You may get frustrated at why communication can be so difficult, especially when the parties involved speak a common language.
But that's the problem right there - they don't.
The words are the same, but how they are perceived and received can vary from individual to individual.
The way people communicate is a learned social behaviour. And just as everyone has a different personality, there are different nuances in your linguistic style - the way you send and receive messages.
Your characteristic speaking pattern can differ in how direct or indirect you are, your pacing, pauses, word choice and the way you use jokes, anecdotes, questions and apologies.
In one city, people may be used to leaving longer pauses in their conversation to allow people to join in, while in another, even a brief pause can be unacceptable and has to be filled.
This can result in misconceptions. One person will come across as shy or uninterested because he is not contributing to the conversation, while the other feels his conversation partner is garrulous and monopolising the discussion.
In reality, they do not understand each other's linguistic style or how to make adjustments for it.
Men versus women
However, the main differences come in the form of the different linguistic styles between the sexes.
Women tend to focus more on rapport when they communicate while men are concerned with status.
Women socialise in small groups, talk more and focus on equality, while men socialise in larger groups with unequal standing. They communicate to display position and knowledge.
Women play down their individual strengths to be accepted while men minimise their weaknesses.
These linguistic characteristics follow them into the workplace and influence how they communicate and perceive communication with their colleagues.
Take a look at how specific methods of communication are used and interpreted differently between the sexes, and it may become clearer why certain relationships play out for you the way they do.
How you ask questions depends on the situation. If you are the only person asking questions, you may appear ignorant.
Men view this as losing face, hence the reason why they are less likely to ask for directions.

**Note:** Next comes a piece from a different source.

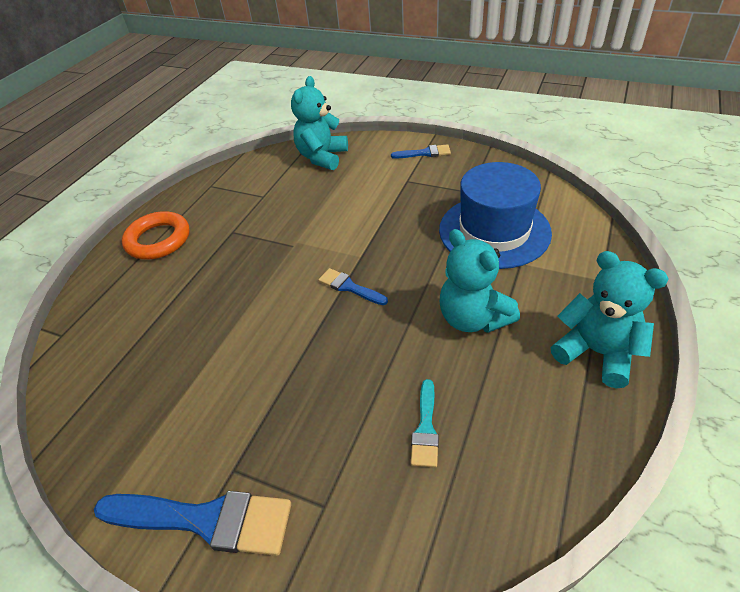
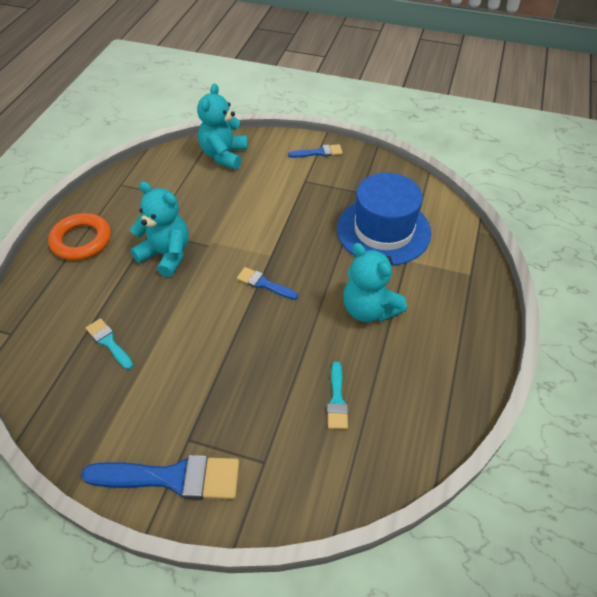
camera: 10 degrees left, 5 degrees up
turquoise teddy bear [550,251,668,388] -> turquoise teddy bear moved to [130,181,189,277]
none -> turquoise brush [86,318,133,369]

Women view questions as a sign of interest while men tend to form negative opinions of people who ask questions in situations where they would not.
Men tend to take "I'm sorry" literally while women most often use the phrase to express sympathy. Men are less likely to apologise and will ignore or side-step the issue.
When people invite comments by asking such questions as, "How do you think I did?", they could be in for criticism instead of the expected compliment.
Men recognise this coming from a status standpoint and will be less likely to put themselves in such a vulnerable position.
Women, after giving a compliment, will expect one in return, coming from the position of rapport-building.
Women tend to be more indirect when giving orders while men are direct about admitting their faults.
The ways of giving and interpreting feedback are polar opposites between the two sexes.
Women tend to soften the impact of negative feedback by complimenting good behaviour first.
Men see the first points raised as the most important and will view the negative criticism as an afterthought, placing less importance on it as it was not mentioned first.
Men are more comfortable blowing their own trumpets, going back again to their play behaviour as boys and the need to establish status.
Women, who tend to downplay their strengths, may be perceived by men as having a lack of confidence if they do not want to take credit for their actions.
Understanding how your colleagues communicate and what they are really saying will make it possible for you to better read interactions and to adjust your own style to bring about the desired outcome.
This is a communication skill that can be learnt and practised to enhance internal and external corporate communications.